In [None]:
# READ AND WRITE CSV

# while importing csv files, file may not be formatted eg. missing column names, etc

import pandas as pd
# df = pd.read_csv('filename.csv', header=1, skiprows=1, header=None, names=['xys','a','b'], nrows=3)

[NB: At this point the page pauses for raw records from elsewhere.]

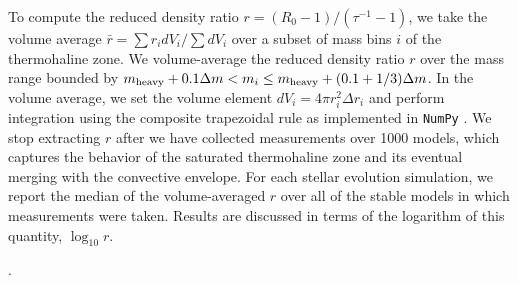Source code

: To compute the reduced density ratio $r = (R_0 - 1)/(\tau^{-1} - 1)$, we take the volume average $\bar{r} = \sum r_i dV_i / \sum dV_i$ over a subset of mass bins $i$ of the thermohaline zone. We volume-average the reduced density ratio $r$ over the mass range bounded by $m_{\rm{heavy}} + 0.1\Delta m  < m_i \leq m_{\rm heavy} + (0.1 + 1/3)\Delta m$.
In the volume average, we set the volume element $dV_i = 4\pi r_i^2 \Delta r_i$ and perform integration using the composite trapezoidal rule as implemented in \texttt{NumPy} \citep{numpy}.
We stop extracting $r$ after we have collected measurements over 1000 models, which captures the behavior of the saturated thermohaline zone and its eventual merging with the convective envelope. For each stellar evolution simulation, we report the median of the volume-averaged $r$ over all of the stable models in which measurements were taken. Results are discussed in terms of the logarithm of this quantity, $\log_{10} r$.

.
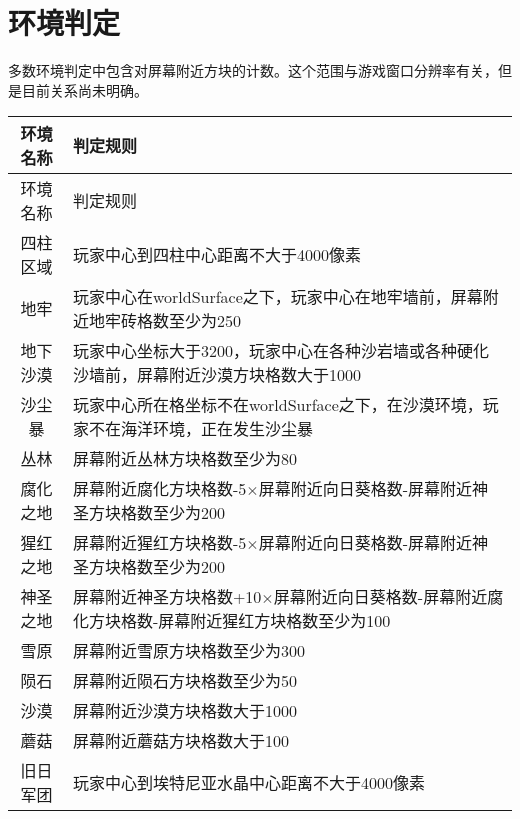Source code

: \chapter{环境判定}
多数环境判定中包含对屏幕附近方块的计数。这个范围与游戏窗口分辨率有关，但是目前关系尚未明确。
\begin{longtable}{c|p{}}
\hline 环境名称&判定规则\\\hline
\endfirsthead
\hline 环境名称&判定规则\\\hline
\endhead
\hline
\endfoot
四柱区域&玩家中心到四柱中心距离不大于4000像素\\\hline
地牢&玩家中心在worldSurface之下，玩家中心在地牢墙前，屏幕附近地牢砖格数至少为250\\\hline
地下沙漠&玩家中心坐标大于3200，玩家中心在各种沙岩墙或各种硬化沙墙前，屏幕附近沙漠方块格数大于1000\\\hline
沙尘暴&玩家中心所在格坐标不在worldSurface之下，在沙漠环境，玩家不在海洋环境，正在发生沙尘暴\\\hline
丛林&屏幕附近丛林方块格数至少为80\\\hline
腐化之地&屏幕附近腐化方块格数-5$\times$屏幕附近向日葵格数-屏幕附近神圣方块格数至少为200\\\hline
猩红之地&屏幕附近猩红方块格数-5$\times$屏幕附近向日葵格数-屏幕附近神圣方块格数至少为200\\\hline
神圣之地&屏幕附近神圣方块格数+10$\times$屏幕附近向日葵格数-屏幕附近腐化方块格数-屏幕附近猩红方块格数至少为100\\\hline
雪原&屏幕附近雪原方块格数至少为300\\\hline
陨石&屏幕附近陨石方块格数至少为50\\\hline
沙漠&屏幕附近沙漠方块格数大于1000\\\hline
蘑菇&屏幕附近蘑菇方块格数大于100\\\hline
旧日军团&玩家中心到埃特尼亚水晶中心距离不大于4000像素
\end{longtable}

#use either header=1 or skiprows=1 to skip first row of column
#use header=None will assign numerical value to column names, if file does not have a column name row.
#name=['xyz','x'] will assign column names
#nrows=3 will read only 3 rows

In [21]:
# Filling not available kind of values 
df = pd.read_csv('stock_data.csv', na_values=['not available', 'n.a.']) #na_values will return NaN for specificied values
# revenue of a company cannot be -1 i.e. negative, for this we use dictionaries for differnt columns
df = pd.read_csv('stock_data.csv', na_values={
    'eps' : ['not available', 'n.a.'],
    'revenue' : ['not available', 'n.a.',-1],
    'people' : ['not available', 'n.a.'],
    'price' : ['not available', 'n.a.']
})
df

Unnamed: 0,tickers,eps,revenue,price,people
0,GOOGL,27.82,87.0,845.0,larry page
1,WMT,4.61,484.0,65.0,
2,MSFT,-1.0,85.0,64.0,bill gates
3,RIL,,50.0,1023.0,mukesh ambani
4,TATA,5.6,,,ratan tata


In [27]:
# WRITING TO CSV FILES

df.to_csv('new.csv', index=False)
#index=False will not write index to the new file
df.to_csv('new.csv', header=False, columns=['tickers','eps'])
#columns argument will write only selected columns. It is used when only specific columns are reuired for the analysis.

In [42]:
# READ AND WRITE EXCEL

#we will write a function to convert n.a. values to specific values
def converter_people_cell(cell):
    if cell=='n.a.':
        return 'Ankit Singh'
    return cell

def converter_eps_cell(cell):
    if cell=='not available':
        return 'Data not found'
    return cell

df = pd.read_excel('stock_data.xlsx', 'Sheet1', converters={
    'people' :  converter_people_cell,
    'eps' : converter_eps_cell
}) # converters take form of dictionaries
df

Unnamed: 0,tickers,eps,revenue,price,people
0,GOOGL,27.82,87,845,larry page
1,WMT,4.61,484,65,Ankit Singh
2,MSFT,-1,85,64,bill gates
3,RIL,Data not found,50,1023,mukesh ambani
4,TATA,5.6,-1,n.a.,ratan tata


In [49]:
#writing JUST ONE datafarme to excel

df.to_excel('new.xlsx', sheet_name='stocks', index=False, startrow=1, startcol=1)
#startrow=1 will leave leave row0 i.e. first row blank
#startcol=1 same as above 

In [53]:
#writing TWO datafarme to excel

#lets create 2 dataframes first:
df_stocks = pd.DataFrame({
    'tickers': ['GOOGL', 'WMT', 'MSFT'],
    'price': [845, 65, 64 ],
    'pe': [30.37, 14.26, 30.97],
    'eps': [27.82, 4.61, 2.12]
})

df_weather =  pd.DataFrame({
    'day': ['1/1/2017','1/2/2017','1/3/2017'],
    'temperature': [32,35,28],
    'event': ['Rain', 'Sunny', 'Snow']
})

#to write these to 1 excel in 2 diff sheet, we use ExcelWriter class
with pd.ExcelWriter('stocks and weather.xlsx') as writer:
    df_stocks.to_excel(writer, sheet_name='stocks')
    df_weather.to_excel(writer, sheet_name='weather')